Revision comparison data:
**********
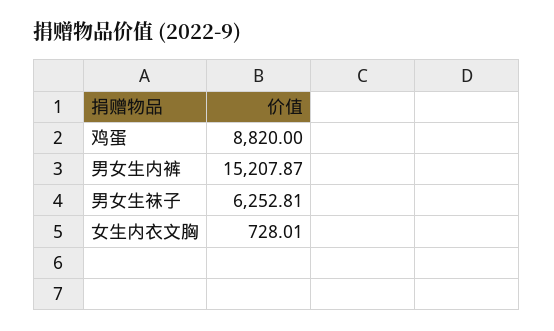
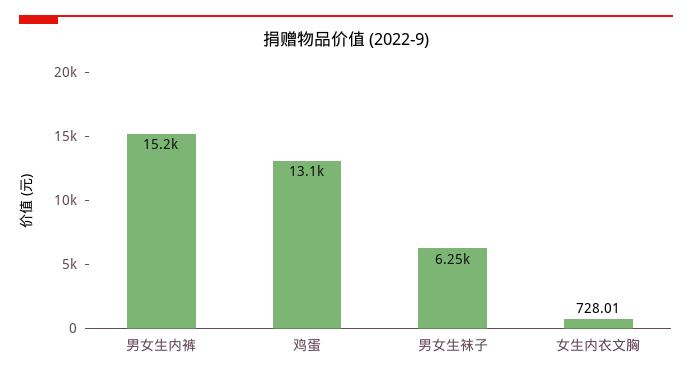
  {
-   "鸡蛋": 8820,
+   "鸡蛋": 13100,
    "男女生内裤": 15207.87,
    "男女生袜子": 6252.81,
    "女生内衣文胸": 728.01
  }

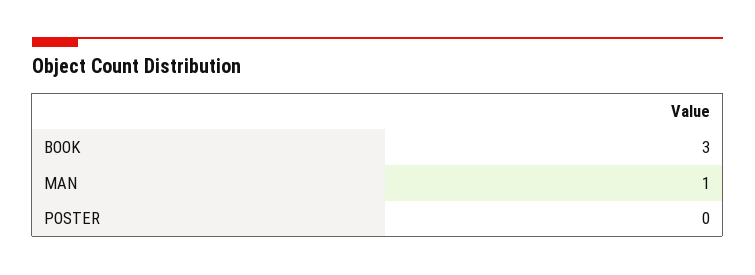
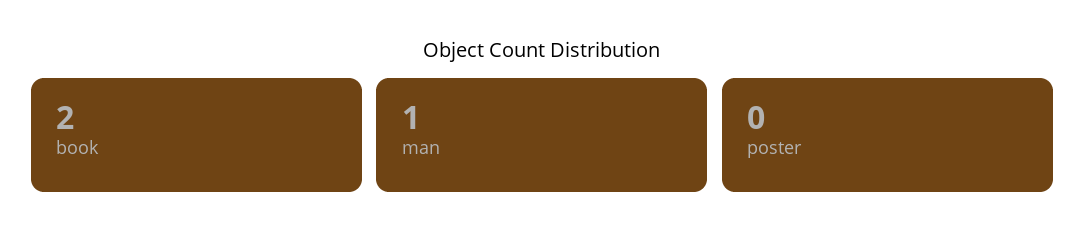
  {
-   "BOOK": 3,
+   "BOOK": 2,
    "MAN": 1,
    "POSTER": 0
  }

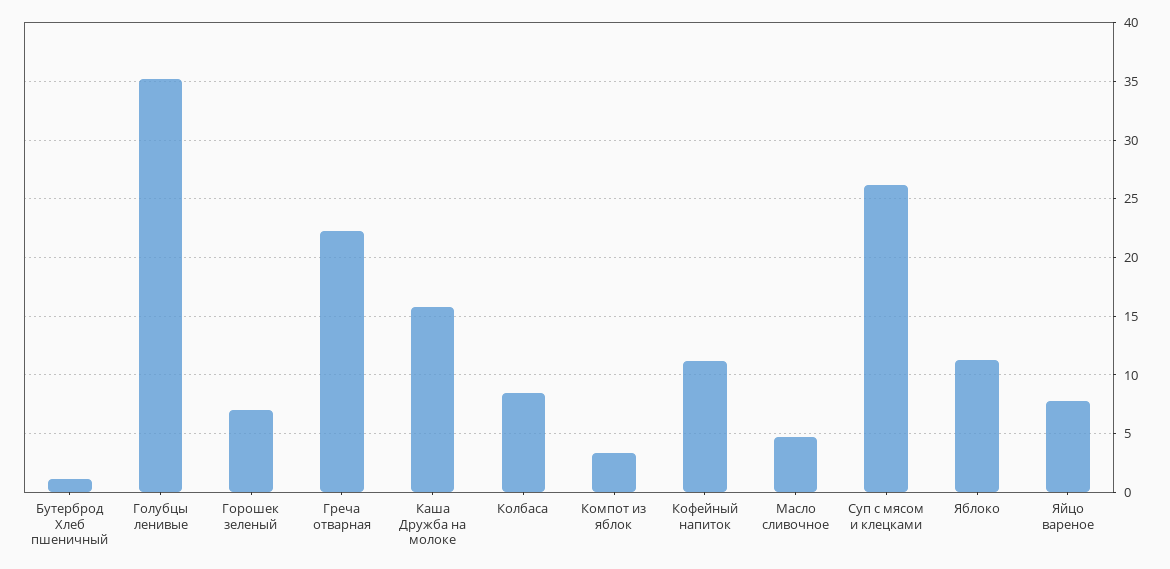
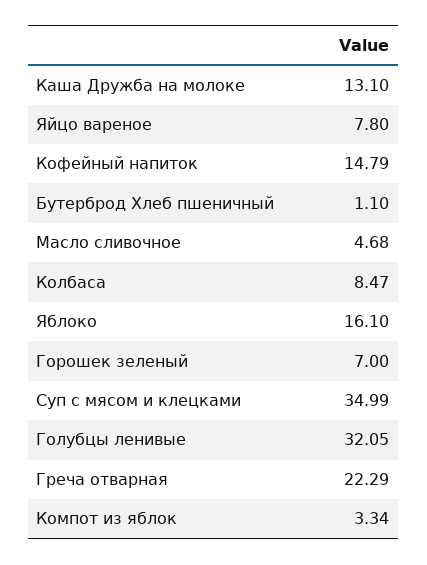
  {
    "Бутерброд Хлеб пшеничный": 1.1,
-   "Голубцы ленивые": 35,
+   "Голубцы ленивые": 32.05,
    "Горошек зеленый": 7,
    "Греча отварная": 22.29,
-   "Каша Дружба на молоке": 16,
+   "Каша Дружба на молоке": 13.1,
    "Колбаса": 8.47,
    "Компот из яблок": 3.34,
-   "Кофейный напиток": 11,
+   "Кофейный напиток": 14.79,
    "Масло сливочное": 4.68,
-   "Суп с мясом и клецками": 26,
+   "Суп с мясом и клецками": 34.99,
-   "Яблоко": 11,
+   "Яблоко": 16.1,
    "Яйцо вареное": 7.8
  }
**********
**Instructions to follow**: Note each line of the entries that has "Кофейный" in it, and copy those lines.

**Finished exercise**:
-   "Кофейный напиток": 11,
+   "Кофейный напиток": 14.79,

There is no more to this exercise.